洞窟内再次沉默。这是一个残酷的选择。不接受,刃可能很快就会彻底死去。接受,则是饮鸩止渴,将他推向一个更加未知、更加危险的未来。
“我们需要时间考虑。”影最终说道,但她的目光看向了雾临。她知道,这个决定,最终可能需要雾临,这个与刃有着特殊精神联系的人,来做出一部分判断。
“可以,但时间不多。”大巫祭道,“碎片现在的状态很特殊,正是建立这种联系的‘窗口期’。而且,在告诉你们线索之前,你们也需要先了解一些……关于这片碎片,以及我们霜巫部落的真相。”
他示意了一下,另一名老年霜巫,从怀中小心翼翼地取出一块薄薄的、颜色暗沉、仿佛是人皮硝制而成的“书页”,上面用暗红色的、仿佛干涸血液般的颜料,描绘着许多扭曲的符文和简略的图画。
“这就是先祖流传下来的,关于‘冰原战歌’与星锁的‘契约’残篇。”老年霜巫的声音带着一种朝圣般的虔诚与沉重,“根据记载,在上古的盟约中,我族获得的,不仅仅是保管这块碎片的‘责任’,更是与碎片力量‘共生’的‘权利’。我们并非简单地‘囚禁’它,我们是在用我族勇士的灵魂和战歌之力,‘喂养’它,也‘借助’它的力量,来抵御这片土地上的深渊侵蚀,以及……维系我族某些古老传承的延续。”

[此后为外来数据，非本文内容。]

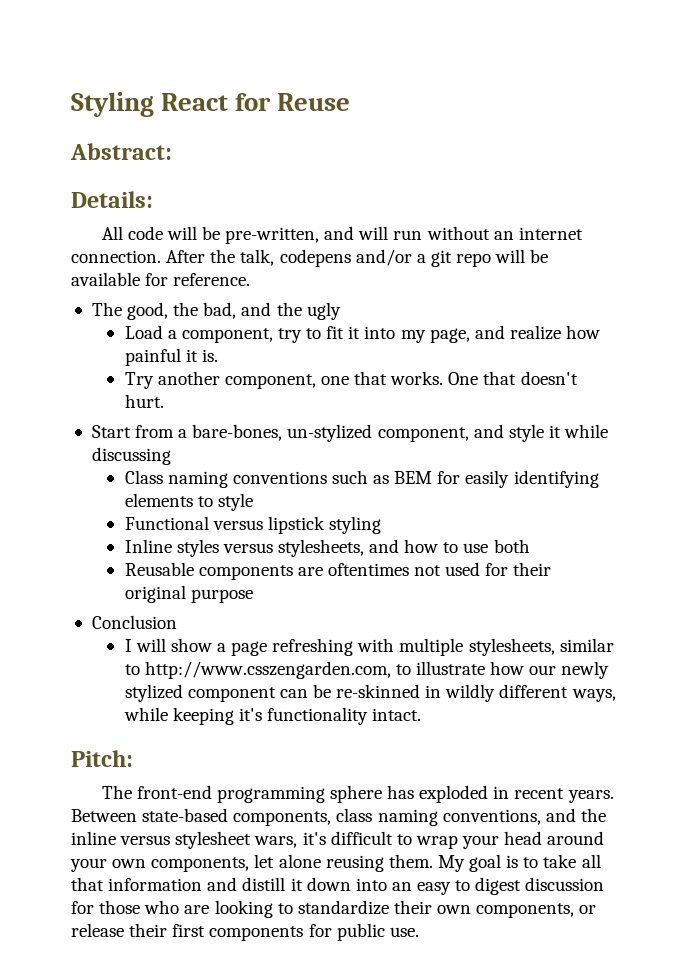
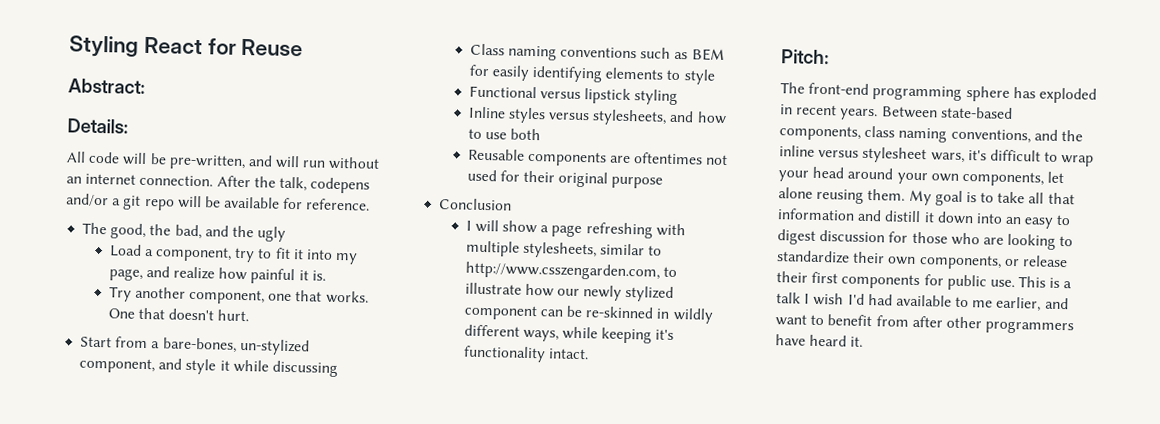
(419, 932) none -> [1018,276,1073,289] [776,292,1069,312] [775,314,1075,335] [775,334,864,347] This is a talk I wish I'd had available to me earlier, and want to benefit from after other programmers have heard it.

他指向“书页”上一幅图案,那似乎描绘着一个霜巫族人,正在对着一个悬浮的发光碎片(显然是“战歌碎片”)吟唱,身上有光芒与碎片相连。“我族的‘战歌’,不仅仅是战斗的怒吼,更是与灵魂、与先祖、与天地间残存战意沟通的桥梁。我们通过战歌,引导碎片中相对可控的力量,强化自身,也通过向碎片献祭纯净的战意和灵魂力量,来安抚其狂暴,延缓其彻底失控。”
“但很显然,你们做得并不好。”影一针见血。
大巫祭的脸色阴沉了几分:“是的。万载时光,深渊的污染无孔不入。碎片本身在坠落时就已受损严重,充满怨念。我族也在漫长的岁月中经历了分裂、衰落,纯净的、足以安抚碎片的战意和灵魂越来越少。近千年来,碎片越来越不稳定,反噬也越来越强。昨夜你们看到的,已经是接近极限的状态。若不是你们带着‘容器’和‘镜子’到来,或许用不了多久,碎片就会彻底爆发,或者将我族最后的力量吸干。”

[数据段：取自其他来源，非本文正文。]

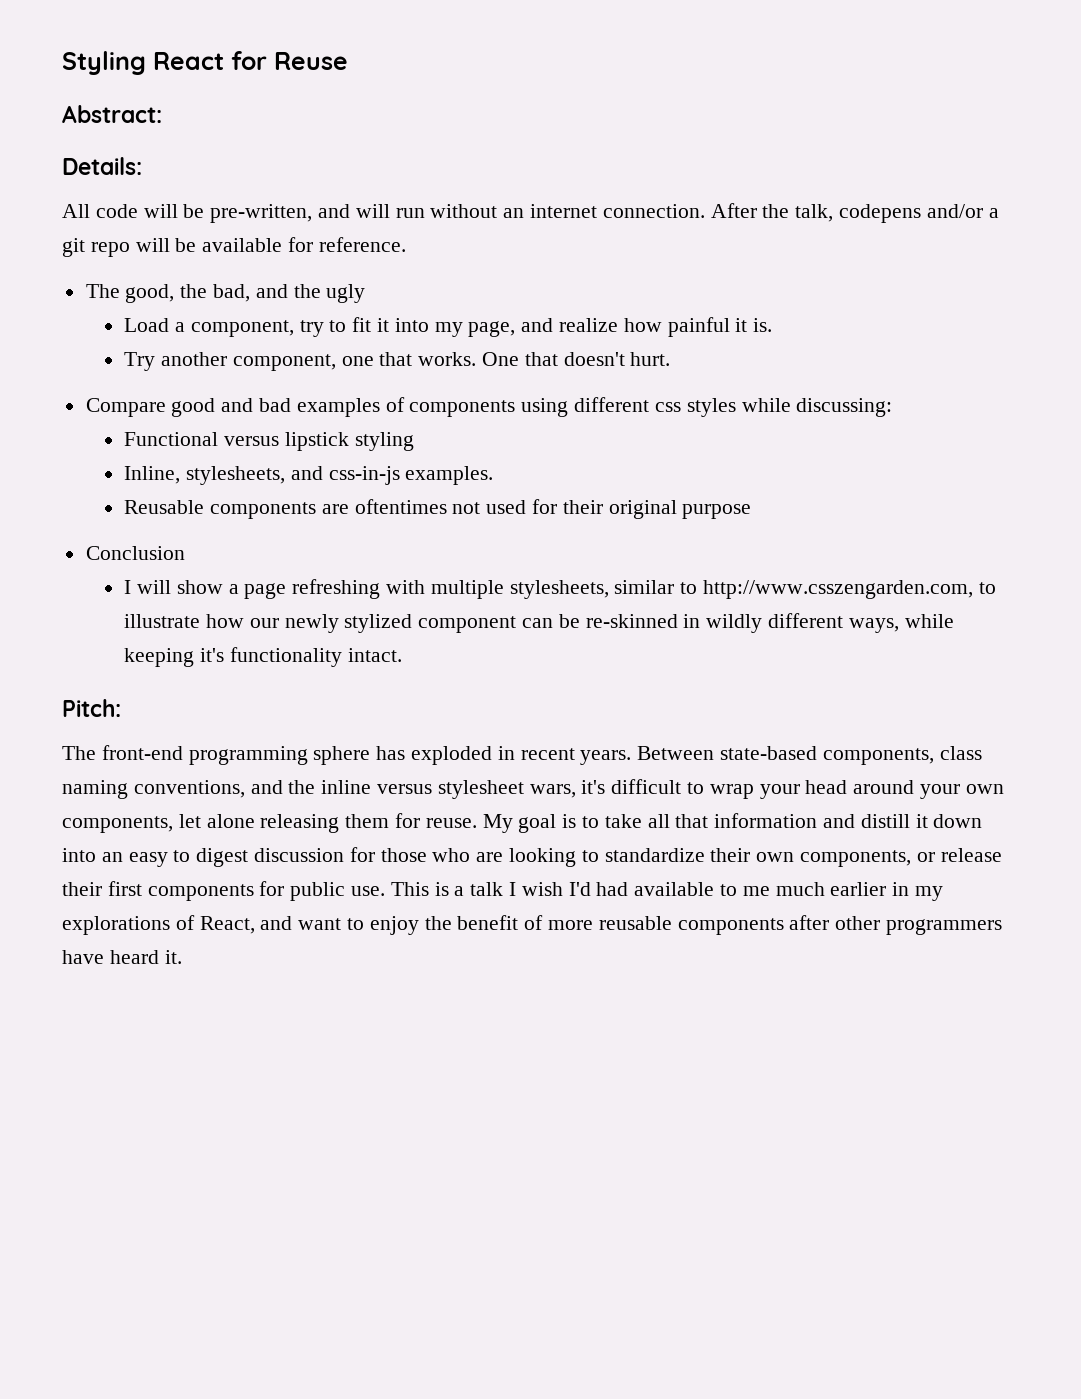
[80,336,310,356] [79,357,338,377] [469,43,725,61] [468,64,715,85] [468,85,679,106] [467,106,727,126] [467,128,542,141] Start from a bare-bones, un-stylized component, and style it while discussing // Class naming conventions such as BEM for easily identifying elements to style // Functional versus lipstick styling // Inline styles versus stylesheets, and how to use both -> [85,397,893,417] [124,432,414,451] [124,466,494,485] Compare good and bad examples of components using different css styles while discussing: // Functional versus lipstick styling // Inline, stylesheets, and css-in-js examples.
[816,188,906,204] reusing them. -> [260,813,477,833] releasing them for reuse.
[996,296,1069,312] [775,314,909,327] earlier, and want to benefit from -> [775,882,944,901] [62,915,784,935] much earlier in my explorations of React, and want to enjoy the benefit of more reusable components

“所以,你们所谓的‘交易’,从一开始,就是想把这块烫手山芋,连同这危险的责任,部分转嫁给我们?”雾临虚弱地开口,声音沙哑。
“是合作,也是自救。”大巫祭并不否认,“‘容器’的出现,尤其是他身上那把与碎片同源的‘凶兵’,以及你那能映照灵魂的‘镜子’,是我们计划之外,但也是唯一可能打破僵局的机会。你们成功了,碎片暂时稳定。而我们承诺的线索,就在这片‘沉寂’下来的碎片之中。”
他指向洞窟外,祭坛的方向:“碎片在承受了最后一击,打破了我们施加的部分‘枷锁’后,进入了一种类似‘深度冥想’或‘回溯’的状态。它的‘低语’,不再仅仅是疯狂的毁灭欲望,开始夹杂着一些更加古老、更加本源的‘记忆’碎片。这些‘记忆’,很可能包含着星锁‘战斗意志模块’完整的结构信息,它破碎的原因,以及……如何修复,或者至少是‘唤醒’其他部分的关键。”
“我们需要靠近碎片,去‘倾听’?”雾临问。
“是的,而且必须是你去。”大巫祭看着雾临,“你的‘镜子’能映照灵魂,能捕捉到那些最细微、最混乱的精神印记。也只有你,有可能在那片狂暴后相对‘平静’的碎片意识边缘,安全地接收到那些信息,而不被其残留的战意吞噬或污染。当然,风险依然存在。碎片虽然沉寂,但其本质未变,而且刚刚经历了剧变,任何外来刺激都可能引发不可预知的反应。”
雾临深吸一口气,感觉肺叶都在疼痛。但他没有犹豫,看向影,又看向昏迷的刃,最后目光坚定。
“我去。”
“雾临,你的状态……”医者担忧道。